5. The encoding apparatus according to claim 1, wherein the size determination unit determines the block size so as to separate a complicated region including many high-frequency components from a flat region including many low-frequency components in the image of the first block.

6. The encoding apparatus according to claim wherein the prediction coding unit includes:

a predicted image generation unit configured to generate a predicted image of a coding target block in the first block; and

a processing unit configured to perform orthogonal transformation and quantization for a prediction error between the predicted image and an image of the coding target block of the image, and

wherein the size determination unit determines the size of the coding target block as the block size.

7. The encoding apparatus according to claim 6, wherein the size determination unit further determines, as a size not larger than the block size of the coding target block, a block size used as a processing unit by the processing unit.

8. A method comprising:

capturing an image through a lens;

determining characteristics of the image, the characteristics of the image are determined by discriminating between a predetermined region where characteristics of the lens influence image quality and a remaining region in the image;

determining, based on the characteristics of the image, a block size used to divide a target block included in the image;

dividing the target block into a plurality of blocks based on the determined block size; and

prediction coding the plurality of blocks.

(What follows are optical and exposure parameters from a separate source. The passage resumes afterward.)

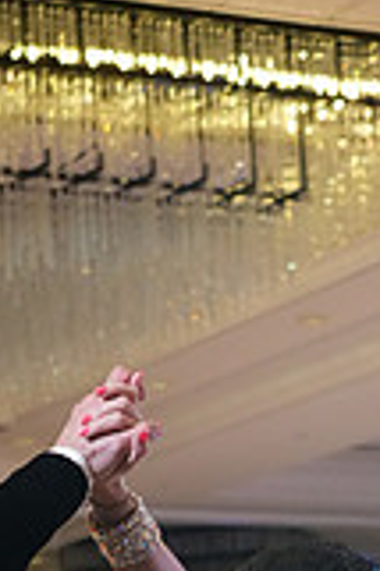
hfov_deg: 7.9
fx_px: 2745
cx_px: 428
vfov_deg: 11.2
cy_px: 979
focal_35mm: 173
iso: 4000
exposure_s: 1/500
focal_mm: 48
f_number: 4
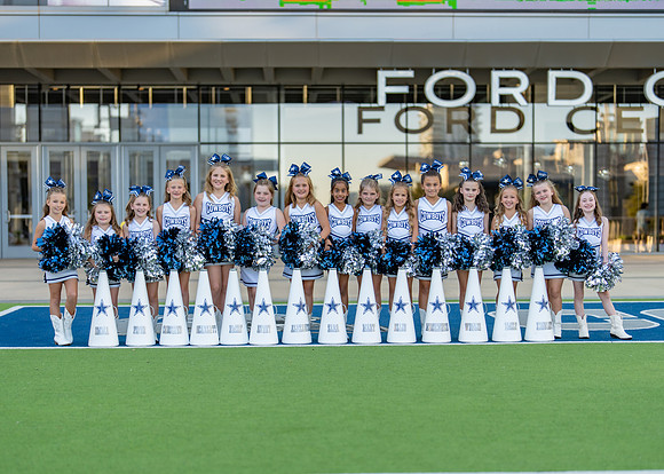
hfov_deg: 31.8
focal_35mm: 62
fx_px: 1165
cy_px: 277
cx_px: 328
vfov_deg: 23.0
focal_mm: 50
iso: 100
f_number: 1.2
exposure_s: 1/640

9. A non-transitory storage medium that stores a program causing a computer to execute a method, the method comprising:

capturing an image through a lens;

determining characteristics of the image, the characteristics of the image are determined by discriminating between a predetermined region where characteristics of the lens influence image quality and a remaining region in the image;

determining, based on the characteristics of the image, a block size used to divide a target block included in the image;

dividing the target block into a plurality of blocks based on the determined block size; and

prediction coding the plurality of blocks.